Extracted data entries:
__________________________________________________
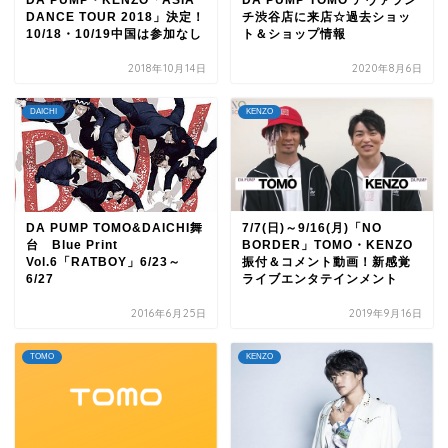
DANCE TOUR 2018」決定！
チ渋谷店に来店☆過去ショッ
10/18・10/19中国は参加なし
ト＆ショップ情報
2018年10月14日
2020年8月6日
DAICHI
KENZO
DA PUMP TOMO&DAICHI舞
7/7(日)～9/16(月)「NO
台 Blue Print
BORDER」TOMO・KENZO
Vol.6「RATBOY」6/23～
振付＆コメント動画！新感覚
6/27
ライブエンタテインメント
2016年6月25日
2019年9月16日
TOMO
KENZO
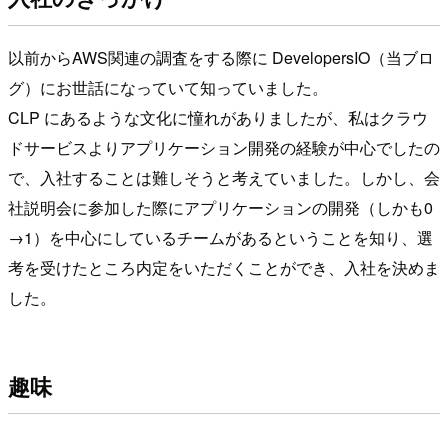
以前からAWS関連の調査をする際に DevelopersIO（当ブロ
グ）にお世話になっていて知っていました。
CLP にあるような文化に憧れがありましたが、私はクラウ
ドサービスよりアプリケーション開発の経験が中心でしたの
で、入社することは難しそうと考えていました。しかし、会
社説明会に参加した際にアプリケーションの開発（しかも0
→1）を中心にしているチームがあるということを知り、選
考を受けたところ内定をいただくことができ、入社を決めま
した。
趣味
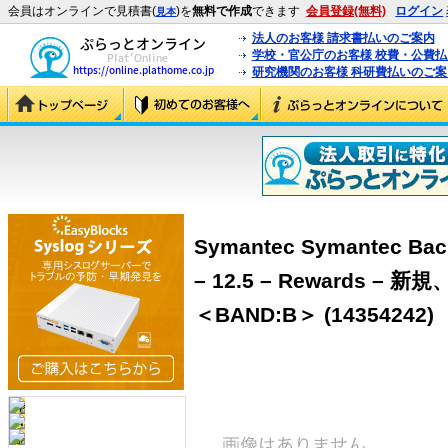
会員はオンラインで見積書(
)を
無料で作成
できます
会員登録(無料)
ログイン
見本
法人のお客様 請求書払いのご案内
学校・官公庁のお客様 校費・公費
研究機関のお客様 科研費払いのご案
Symantec Symantec Bac
– 12.5 – Rewards 
＜BAND:B＞ (14354242)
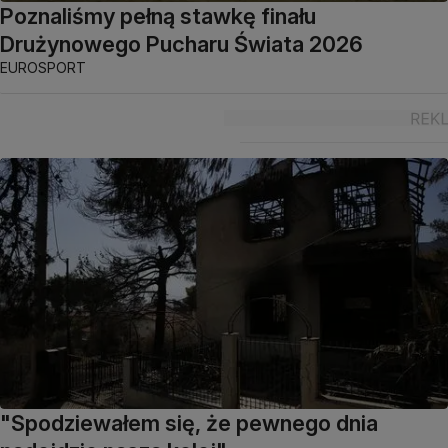
Poznaliśmy pełną stawkę finału
Drużynowego Pucharu Świata 2026
EUROSPORT
"Spodziewałem się, że pewnego dnia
__________________________________________________
About this task:
Switch every "KENZO" in the material above to "Kenzo" and write out all of its text again, changing nothing else. Leave the pictures out.

Exercise output:
DANCE TOUR 2018」決定！
チ渋谷店に来店☆過去ショッ
10/18・10/19中国は参加なし
ト＆ショップ情報
2018年10月14日
2020年8月6日
DAICHI
Kenzo
DA PUMP TOMO&DAICHI舞
7/7(日)～9/16(月)「NO
台 Blue Print
BORDER」TOMO・Kenzo
Vol.6「RATBOY」6/23～
振付＆コメント動画！新感覚
6/27
ライブエンタテインメント
2016年6月25日
2019年9月16日
TOMO
Kenzo
以前からAWS関連の調査をする際に DevelopersIO（当ブロ
グ）にお世話になっていて知っていました。
CLP にあるような文化に憧れがありましたが、私はクラウ
ドサービスよりアプリケーション開発の経験が中心でしたの
で、入社することは難しそうと考えていました。しかし、会
社説明会に参加した際にアプリケーションの開発（しかも0
→1）を中心にしているチームがあるということを知り、選
考を受けたところ内定をいただくことができ、入社を決めま
した。
趣味
会員はオンラインで見積書(
)を
無料で作成
できます
会員登録(無料)
ログイン
見本
法人のお客様 請求書払いのご案内
学校・官公庁のお客様 校費・公費
研究機関のお客様 科研費払いのご案
Symantec Symantec Bac
– 12.5 – Rewards 
＜BAND:B＞ (14354242)
Poznaliśmy pełną stawkę finału
Drużynowego Pucharu Świata 2026
EUROSPORT
"Spodziewałem się, że pewnego dnia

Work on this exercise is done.